Life cycle analysis of kidney gene expression in male F344 rats.

• Main Authors: Joshua C Kwekel, Varsha G Desai, Carrie L Moland, Vikrant Vijay, James C Fuscoe
• Format: Article
• Language: English
• Published: Public Library of Science (PLoS) 2013-01-01
• Series: PLoS ONE
• Online Access: http://europepmc.org/articles/PMC3792073?pdf=render

Age is a predisposing condition for susceptibility to chronic kidney disease and progression as well as acute kidney injury that may arise due to the adverse effects of some drugs. Age-related differences in kidney biology, therefore, are a key concern in understanding drug safety and disease progression. We hypothesize that the underlying suite of genes expressed in the kidney at various life cycle stages will impact susceptibility to adverse drug reactions. Therefore, establishing changes in baseline expression data between these life stages is the first and necessary step in evaluating this hypothesis. Untreated male F344 rats were sacrificed at 2, 5, 6, 8, 15, 21, 78, and 104 weeks of age. Kidneys were collected for histology and gene expression analysis. Agilent whole-genome rat microarrays were used to query global expression profiles. An ANOVA (p<0.01) coupled with a fold-change>1.5 in relative mRNA expression, was used to identify 3,724 unique differentially expressed genes (DEGs). Principal component analyses of these DEGs revealed three major divisions in life-cycle renal gene expression. K-means cluster analysis identified several groups of genes that shared age-specific patterns of expression.

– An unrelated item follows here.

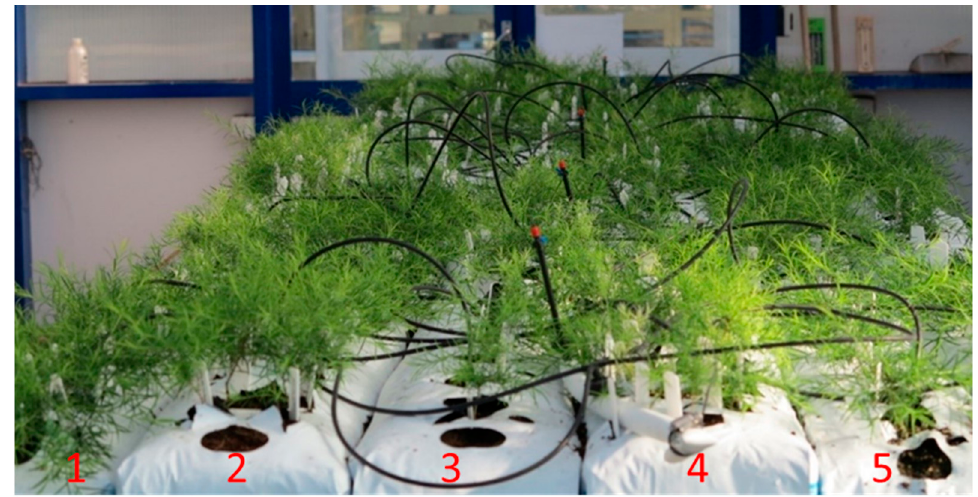
Figure 5. Stock plant growing conditions. Bag 1—(far left) pot mix high density (40 plants per bag; 200 plants/m 2 ), bag 2—coir medium density (20 plants per bag; 100 plants/m 2 ), bag 3—coir low density (6 plants per bag; 30 plants/m 2 ), bag 4—coir high density (40 plants per bag; 200 plants/m 2 ), and bag 5 —potting mix low density (6 plants per bag; 30 plants/m 2 ) pot mix.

Pathway analysis of these gene groups revealed age-specific gene networks and functions related to renal function and aging, including extracellular matrix turnover, immune cell response, and renal tubular injury. Large age-related changes in expression were also demonstrated for the genes that code for qualified renal injury biomarkers KIM-1, Clu, and Tff3. These results suggest specific groups of genes that may underlie age-specific susceptibilities to adverse drug reactions and disease. This analysis of the basal gene expression patterns of renal genes throughout the life cycle of the rat will improve the use of current and future renal biomarkers and inform our assessments of kidney injury and disease.